-- Goal of the exercise --
From the entries below, reproduce exactly the lines from the one with "left elbow: (368, 195, -4)" through the one with "left elbow: (399, 241, 6)", both included, without images.

Images with localized body landmarks:
..........

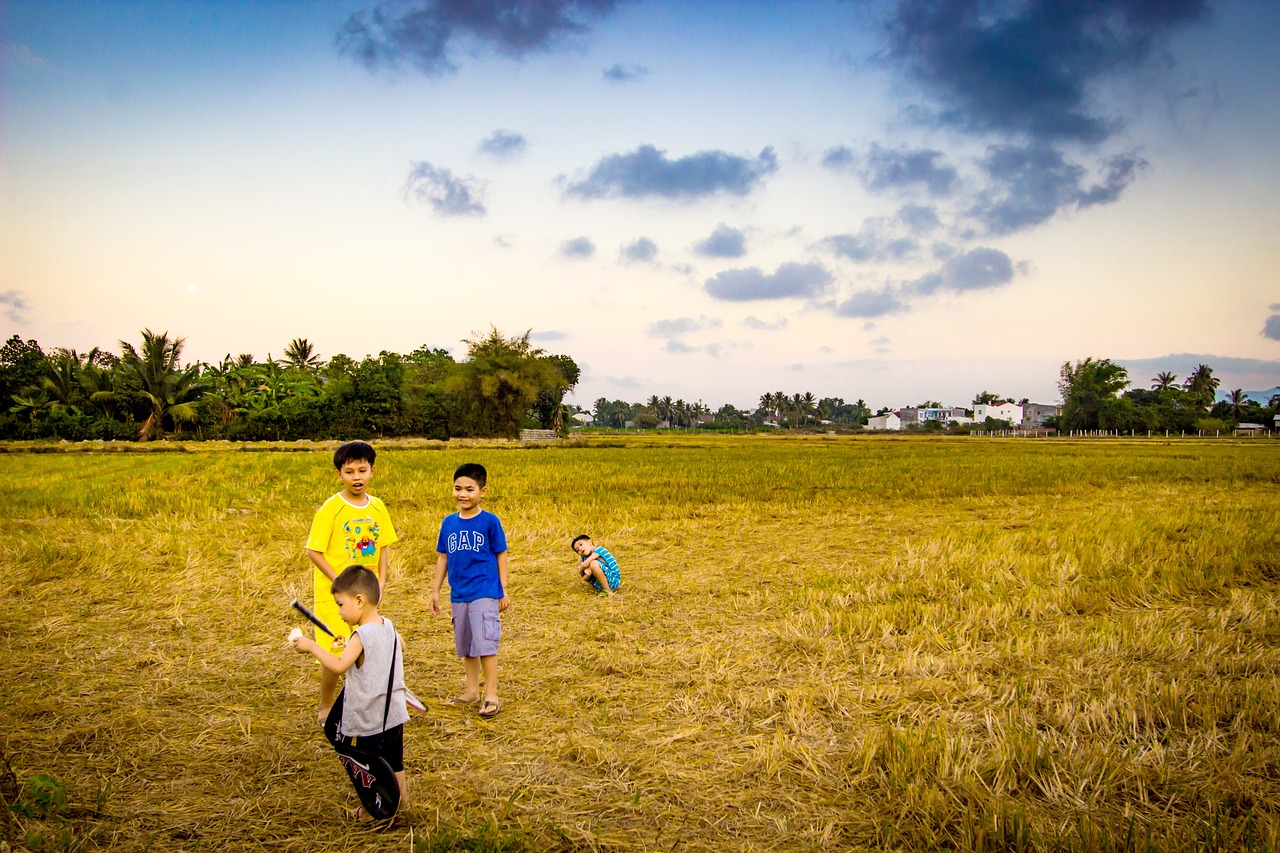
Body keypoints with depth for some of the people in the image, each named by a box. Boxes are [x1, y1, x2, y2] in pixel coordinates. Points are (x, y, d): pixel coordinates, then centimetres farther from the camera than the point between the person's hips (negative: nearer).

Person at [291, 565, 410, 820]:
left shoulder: (361, 636, -23)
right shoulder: (388, 626, 0)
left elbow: (338, 666, -33)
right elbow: (401, 646, 22)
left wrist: (312, 646, -25)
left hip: (370, 717, -7)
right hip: (395, 712, 7)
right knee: (394, 760, 21)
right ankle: (400, 798, 33)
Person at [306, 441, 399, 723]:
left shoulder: (377, 507, 2)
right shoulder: (331, 509, -13)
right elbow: (313, 551, -12)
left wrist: (381, 582, -1)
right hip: (334, 594, -5)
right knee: (335, 654, -2)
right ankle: (325, 709, 20)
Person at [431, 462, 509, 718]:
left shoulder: (490, 521, -7)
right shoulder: (448, 523, 5)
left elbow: (501, 555, -3)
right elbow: (443, 557, 12)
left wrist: (503, 591, -4)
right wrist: (435, 590, 12)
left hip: (484, 593, -5)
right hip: (458, 594, 5)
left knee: (485, 643, -9)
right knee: (465, 646, 14)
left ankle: (491, 695, 0)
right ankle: (471, 690, 28)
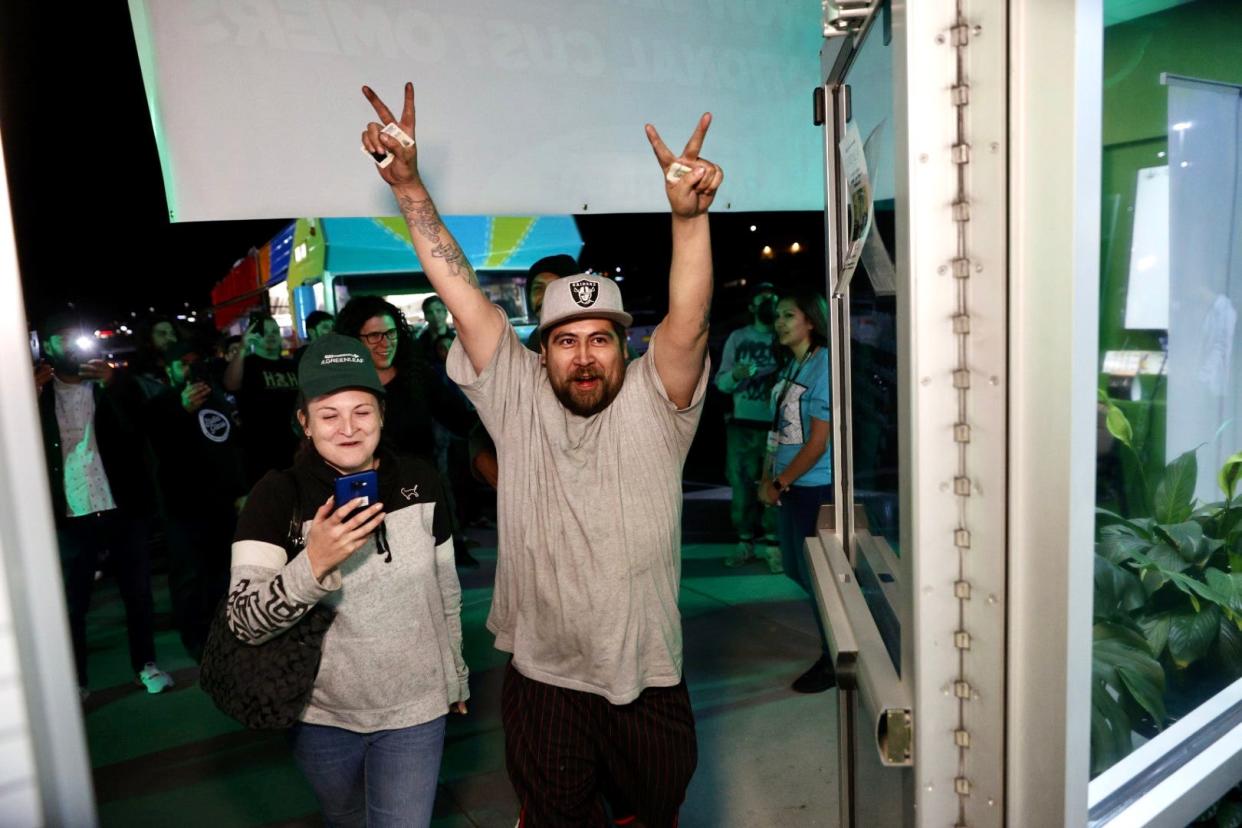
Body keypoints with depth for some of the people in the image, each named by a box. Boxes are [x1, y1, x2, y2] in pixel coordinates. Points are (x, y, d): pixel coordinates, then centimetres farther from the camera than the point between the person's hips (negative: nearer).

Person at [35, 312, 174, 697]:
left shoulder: (115, 382, 4)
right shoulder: (38, 392, 6)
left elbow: (140, 427, -12)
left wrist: (112, 383, -26)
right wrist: (31, 397, -17)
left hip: (123, 509, 0)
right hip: (72, 517, 0)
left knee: (138, 592, 10)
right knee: (72, 603, 6)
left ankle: (146, 664, 24)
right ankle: (76, 679, 20)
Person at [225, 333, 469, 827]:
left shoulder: (419, 482, -9)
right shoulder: (278, 495, -15)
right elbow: (244, 623, -21)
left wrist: (456, 676, 12)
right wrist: (313, 564, -37)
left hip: (414, 710, 0)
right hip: (321, 716, 1)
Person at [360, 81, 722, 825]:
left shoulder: (653, 402, -10)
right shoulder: (518, 399, -6)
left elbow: (689, 322, -26)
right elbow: (463, 294, -11)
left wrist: (690, 215, -41)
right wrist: (409, 186, -17)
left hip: (648, 680, 0)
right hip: (543, 681, 1)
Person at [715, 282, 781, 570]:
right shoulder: (737, 337, 10)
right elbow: (720, 381, 7)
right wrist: (735, 376, -14)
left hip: (775, 424, -1)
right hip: (741, 423, 2)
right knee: (741, 483, 3)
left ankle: (773, 545, 2)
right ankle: (744, 543, 12)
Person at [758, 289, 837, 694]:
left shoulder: (824, 365, -15)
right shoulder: (791, 365, 11)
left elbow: (818, 441, -17)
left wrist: (780, 483, -12)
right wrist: (767, 478, 3)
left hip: (815, 487, -8)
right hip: (790, 487, 8)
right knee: (799, 570, 16)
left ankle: (834, 662, 21)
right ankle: (833, 648, 33)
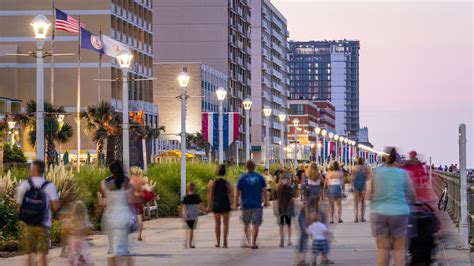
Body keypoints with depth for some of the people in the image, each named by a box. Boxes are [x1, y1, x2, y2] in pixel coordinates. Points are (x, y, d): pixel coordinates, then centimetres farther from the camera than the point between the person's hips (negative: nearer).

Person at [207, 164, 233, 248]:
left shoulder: (212, 182, -3)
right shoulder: (227, 183, -7)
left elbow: (210, 195, -4)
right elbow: (230, 194, -3)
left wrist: (209, 206, 0)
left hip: (216, 204, 2)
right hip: (225, 205, -2)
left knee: (217, 224, 13)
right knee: (225, 224, 3)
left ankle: (218, 242, 14)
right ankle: (225, 242, -7)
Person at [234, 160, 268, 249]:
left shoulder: (242, 178, -2)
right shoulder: (260, 177, 1)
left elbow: (237, 192, -2)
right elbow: (264, 191, 3)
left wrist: (236, 203, 9)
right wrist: (266, 202, 15)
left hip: (246, 205, 0)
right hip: (257, 205, 0)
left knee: (246, 224, 17)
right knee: (255, 224, 1)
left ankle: (248, 241, 12)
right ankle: (253, 243, -6)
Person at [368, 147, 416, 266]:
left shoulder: (375, 173, -1)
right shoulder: (403, 174, -2)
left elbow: (368, 195, -4)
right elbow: (412, 197, 1)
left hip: (379, 214, 1)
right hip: (399, 215, -1)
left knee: (383, 248, 6)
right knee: (399, 248, 8)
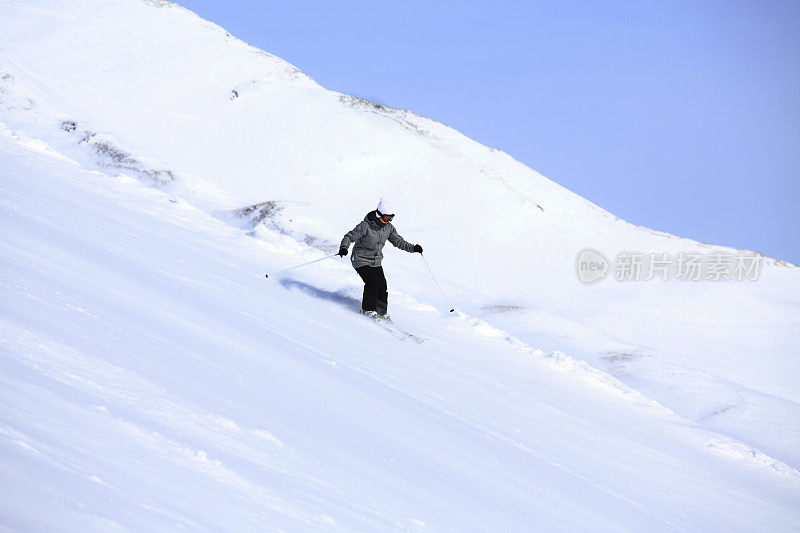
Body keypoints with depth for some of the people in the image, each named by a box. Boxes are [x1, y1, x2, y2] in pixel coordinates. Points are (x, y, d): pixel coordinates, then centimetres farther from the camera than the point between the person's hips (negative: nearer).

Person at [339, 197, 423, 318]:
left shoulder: (388, 228, -1)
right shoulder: (365, 226, -19)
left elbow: (399, 241, 6)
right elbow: (349, 237, -14)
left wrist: (413, 248, -8)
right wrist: (344, 247, -33)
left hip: (376, 262, 5)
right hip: (361, 260, -5)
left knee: (382, 285, -9)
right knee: (373, 282, -21)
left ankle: (381, 311, 7)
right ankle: (368, 309, -4)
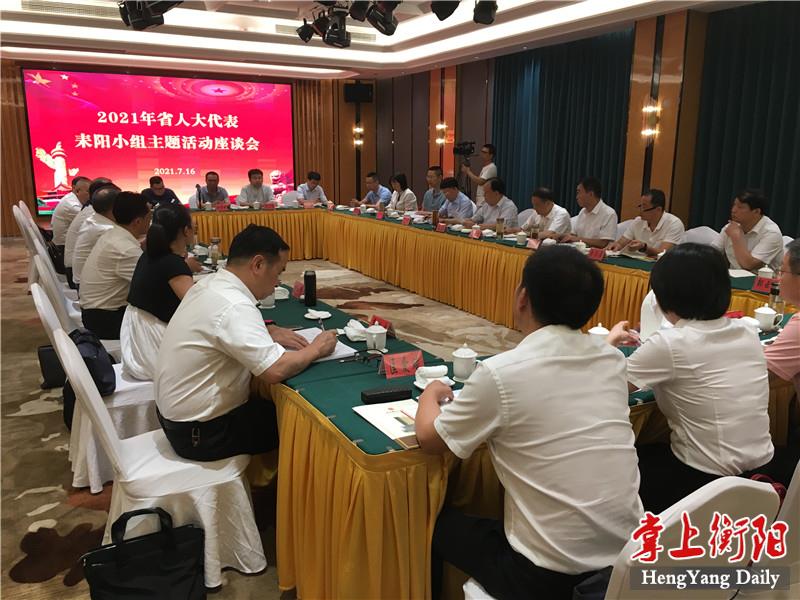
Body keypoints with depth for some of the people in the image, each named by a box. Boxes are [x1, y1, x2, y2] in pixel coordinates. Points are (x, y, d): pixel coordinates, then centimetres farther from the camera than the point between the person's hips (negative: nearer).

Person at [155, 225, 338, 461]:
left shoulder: (210, 284, 1)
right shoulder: (234, 307, -27)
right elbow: (275, 370, -32)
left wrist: (270, 333, 4)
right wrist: (316, 349, -14)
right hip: (201, 432, -8)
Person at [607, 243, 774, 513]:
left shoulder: (669, 344, -21)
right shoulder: (747, 332, -1)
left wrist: (611, 340, 7)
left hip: (705, 480, -7)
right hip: (758, 471, 7)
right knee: (650, 452, 28)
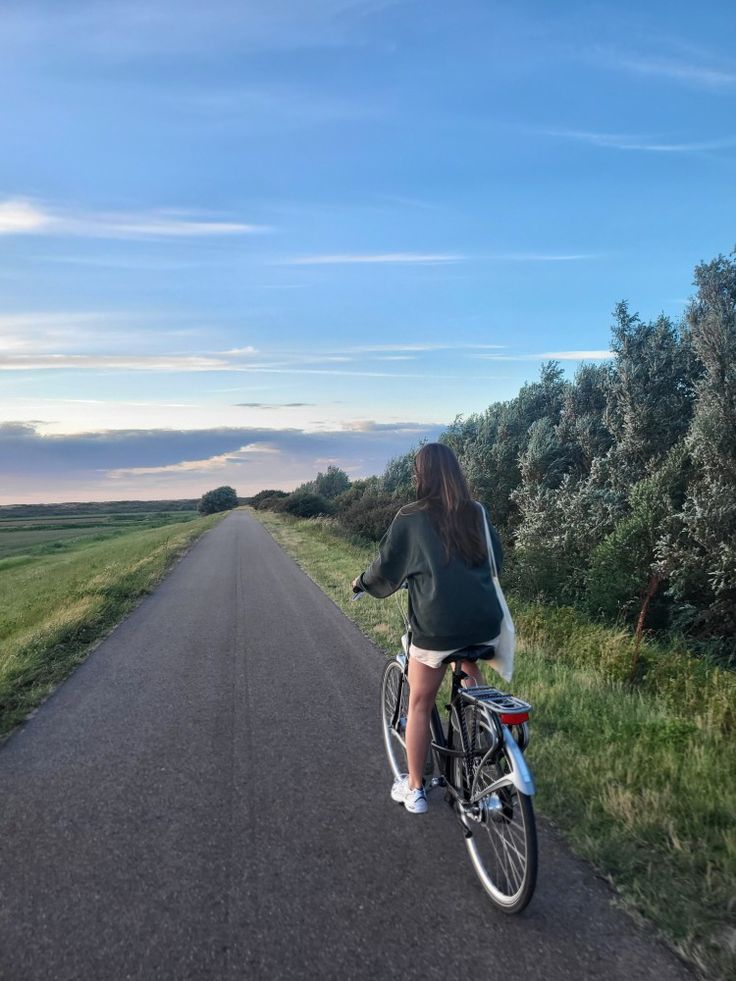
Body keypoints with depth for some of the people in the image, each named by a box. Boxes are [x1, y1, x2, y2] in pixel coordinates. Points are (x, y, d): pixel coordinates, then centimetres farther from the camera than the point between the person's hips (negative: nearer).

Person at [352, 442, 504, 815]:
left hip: (437, 627, -4)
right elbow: (496, 559, 18)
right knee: (471, 673, 35)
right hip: (484, 622, 5)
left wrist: (362, 582, 22)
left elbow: (386, 567, 1)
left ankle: (414, 789, 27)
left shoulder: (411, 518, -7)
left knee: (419, 705, 14)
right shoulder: (476, 512, 5)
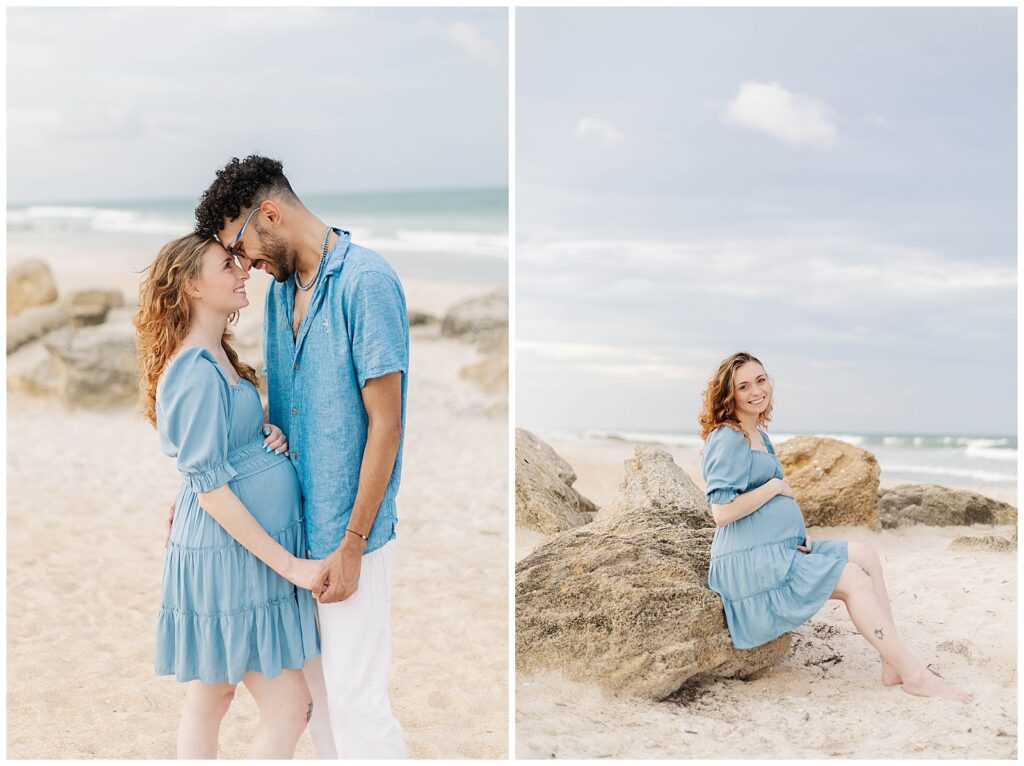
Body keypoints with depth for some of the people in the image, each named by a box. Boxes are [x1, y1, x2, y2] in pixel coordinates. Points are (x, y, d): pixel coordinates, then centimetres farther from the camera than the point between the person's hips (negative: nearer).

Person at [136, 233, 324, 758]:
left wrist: (268, 436, 1)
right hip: (228, 552, -10)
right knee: (288, 708, -4)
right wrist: (288, 564, -19)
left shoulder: (216, 359, 10)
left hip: (226, 549, 10)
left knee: (211, 693, 15)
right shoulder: (197, 373, -20)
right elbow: (210, 488, -21)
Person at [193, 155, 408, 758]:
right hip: (296, 527, 8)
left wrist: (351, 544, -17)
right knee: (318, 684, 15)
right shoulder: (282, 288, 10)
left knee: (356, 698, -3)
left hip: (349, 533, -8)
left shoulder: (366, 281, -16)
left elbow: (385, 424, -17)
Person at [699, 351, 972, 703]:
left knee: (866, 557, 2)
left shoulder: (760, 438, 17)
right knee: (853, 578, -14)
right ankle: (914, 675, -10)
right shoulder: (727, 440, -14)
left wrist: (797, 534, 6)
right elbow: (722, 512, -24)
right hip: (750, 563, -10)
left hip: (780, 550, 10)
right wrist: (775, 487, -13)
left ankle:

..........

-- Answer space --
left elbow: (368, 195, -4)
right elbow: (412, 197, 1)
left hip: (379, 214, 1)
right hip: (399, 215, -1)
left knee: (383, 248, 6)
right knee: (399, 248, 8)
Body keypoints with depth for some of the people in the image, each named by a box. Boxes are [x1, y1, x2, y2] in pixel coordinates. Points are (x, y, d): pixel coordinates, then centimetres farther from the camera than the point between the person's hips (negative: nearer).

Person at [339, 197, 423, 318]:
left shoulder: (388, 228, -1)
right shoulder: (365, 226, -19)
left elbow: (399, 241, 6)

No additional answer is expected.